Presumably we could designate some objects as "data" and others as 
"metadata", based on their classes.  A specially desginated "metadata" 
object's counter could be used to flag the fact that any "metadata" object 
had been changed in the database.  Read-write transactions could issue a 
read-and-hold-lock against this counter to prevent concurrent modification 
of metadata by any other transaction, thus ensuring consistent metadata 
within any one transaction.  (MVCC makes this unnecessary in PostgreSQL, 
but other backends will need it.)  Both read-write and read-only 
transactions would check whether the current metadata counter value was 
different than their cache value, and if so, require version checking upon 
access of all cached metadata objects for the remainder of the transaction.

Data objects, of course, would be version-checked on every transaction.

In an application based on WC2, specialists would have little to do but 
hand off queries to a WC driver object.  Only specialists in charge of 
multi-database objects (e.g. an LDAP<->WC2 bridge) would need to do much 
else.  Inverse relationships (ones where the "pointer" is on the opposite 
side) could  be implemented as persistent collections that looked up the 
related objects upon use.

Implementing the full WC2 concept might take a while, but the basics are 
pretty straightforward.  In some ways, it's too bad Ty and I still have to 
deal with "legacy" CORE and WarpCORE 1 databases, as they don't work quite 
so well for a ZODB-style persistence mapping.

On the other hand, I may be able to "back out" this design to a generic 
form that could work with *any* database, not just CORE or WarpCORE ones, 
using a class factory approach...   Hmmm.  That just might work...  Have 
OID's contain information to identify what primary key fields they 
represent, and have a factory that takes an OID and returns a class, 
perhaps along with callables for state management...  In a legacy database, 
you could map a table to a class (in which case the OID contents would map 
directly to a class), or use its contents (in which case, a select is done 
to retrieve the info and determine the class).

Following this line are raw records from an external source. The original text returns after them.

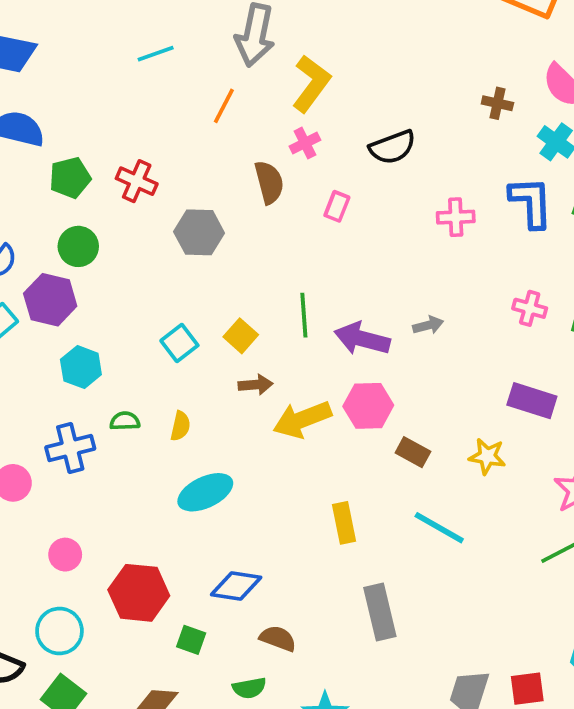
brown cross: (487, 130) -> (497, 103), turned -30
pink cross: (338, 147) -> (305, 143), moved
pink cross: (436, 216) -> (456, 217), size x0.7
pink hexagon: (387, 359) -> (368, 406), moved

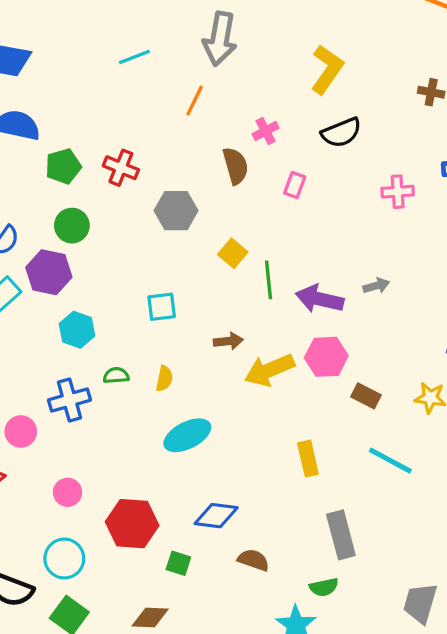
yellow L-shape: (311, 84) -> (327, 69), moved
yellow square: (241, 336) -> (233, 253), moved
cyan square: (179, 343) -> (162, 307), turned 32
green semicircle: (249, 688) -> (324, 587), moved

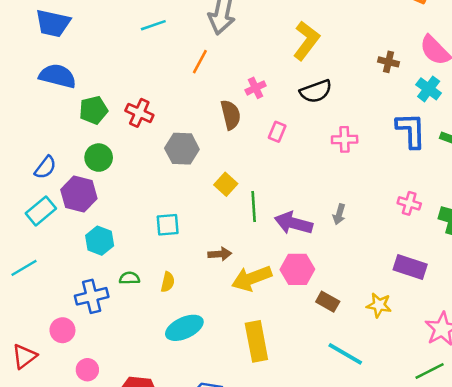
pink cross: (398, 192) -> (345, 139), moved
gray arrow: (376, 286) -> (339, 214), turned 120
pink circle: (21, 431) -> (62, 330), moved
yellow rectangle: (308, 459) -> (256, 341), moved, size x1.4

Presto!  We can now use the Persistent machinery for managing object state 
(ghost, active, changed...).  And when an object is saved, any objects it 
refers to that have a _p_oid of None can have an ID generated, and get 
written to the DB.  Voila...  instant referential dependency management, 
with no special coding.  The only downside is not supporting queries within 
a transaction that refer to changed values...  but Z3 persistence registers 
changes with the _p_jar, so the jar (DB driver) could possibly flush 
changes whenever a query was performed.

Hm.  Much to think about.  I like the idea of being able to leverage the 
Zope 3 persistence machinery in order to avoid reinventing wheels.  But 
right now, I've got to stop writing and head to the office!